### Problem description
Retype all of the listing exactly, with no pictures.

-------

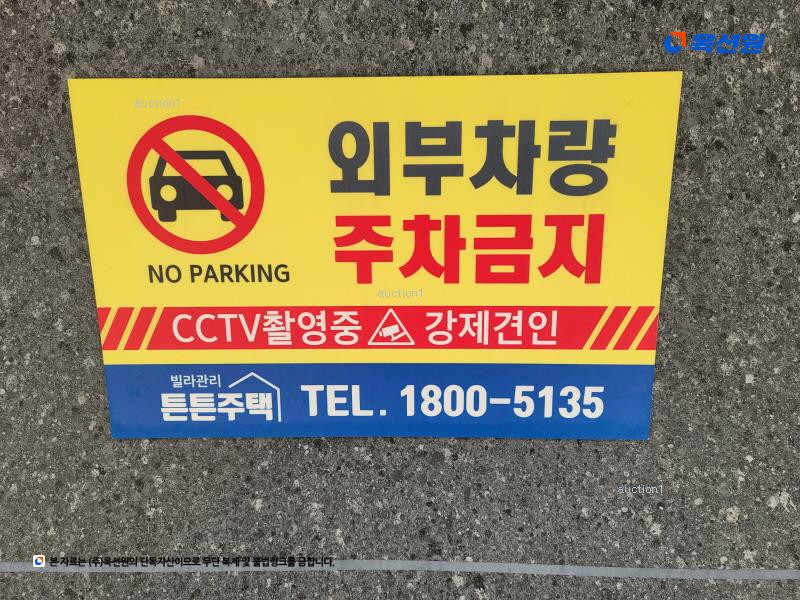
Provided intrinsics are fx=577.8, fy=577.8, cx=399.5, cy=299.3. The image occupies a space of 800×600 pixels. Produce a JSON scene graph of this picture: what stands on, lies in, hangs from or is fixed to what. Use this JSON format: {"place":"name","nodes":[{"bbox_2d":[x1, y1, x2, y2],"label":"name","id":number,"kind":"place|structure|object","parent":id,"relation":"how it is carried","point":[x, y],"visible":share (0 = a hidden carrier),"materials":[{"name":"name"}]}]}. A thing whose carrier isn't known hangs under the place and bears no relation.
{"place":"outdoors","nodes":[
{"label":"outdoors","id":0,"kind":"place"},
{"bbox_2d":[0,0,799,597],"label":"wall","id":1,"kind":"structure","parent":0,"point":[795,501],"materials":[{"name":"grey stone"}]},
{"bbox_2d":[67,70,681,443],"label":"sign","id":2,"kind":"object","parent":1,"relation":"attached to","point":[196,419],"visible":0.97,"materials":[{"name":"yellow plastic"}]},
{"bbox_2d":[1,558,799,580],"label":"line","id":3,"kind":"object","parent":1,"relation":"attached to","point":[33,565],"visible":0.94,"materials":[{"name":"grey"}]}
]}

-------

### Answer to this problem
Provided intrinsics are fx=577.8, fy=577.8, cx=399.5, cy=299.3. The image occupies a space of 800×600 pixels. Produce a JSON scene graph of this picture: what stands on, lies in, hangs from or is fixed to what. Use this JSON format: {"place":"name","nodes":[{"bbox_2d":[x1, y1, x2, y2],"label":"name","id":number,"kind":"place|structure|object","parent":id,"relation":"how it is carried","point":[x, y],"visible":share (0 = a hidden carrier),"materials":[{"name":"name"}]}]}. A thing whose carrier isn't known hangs under the place and bears no relation.
{"place":"outdoors","nodes":[
{"label":"outdoors","id":0,"kind":"place"},
{"bbox_2d":[0,0,799,597],"label":"wall","id":1,"kind":"structure","parent":0,"point":[795,501],"materials":[{"name":"grey stone"}]},
{"bbox_2d":[67,70,681,443],"label":"sign","id":2,"kind":"object","parent":1,"relation":"attached to","point":[196,419],"visible":0.97,"materials":[{"name":"yellow plastic"}]},
{"bbox_2d":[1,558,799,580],"label":"line","id":3,"kind":"object","parent":1,"relation":"attached to","point":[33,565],"visible":0.94,"materials":[{"name":"grey"}]}
]}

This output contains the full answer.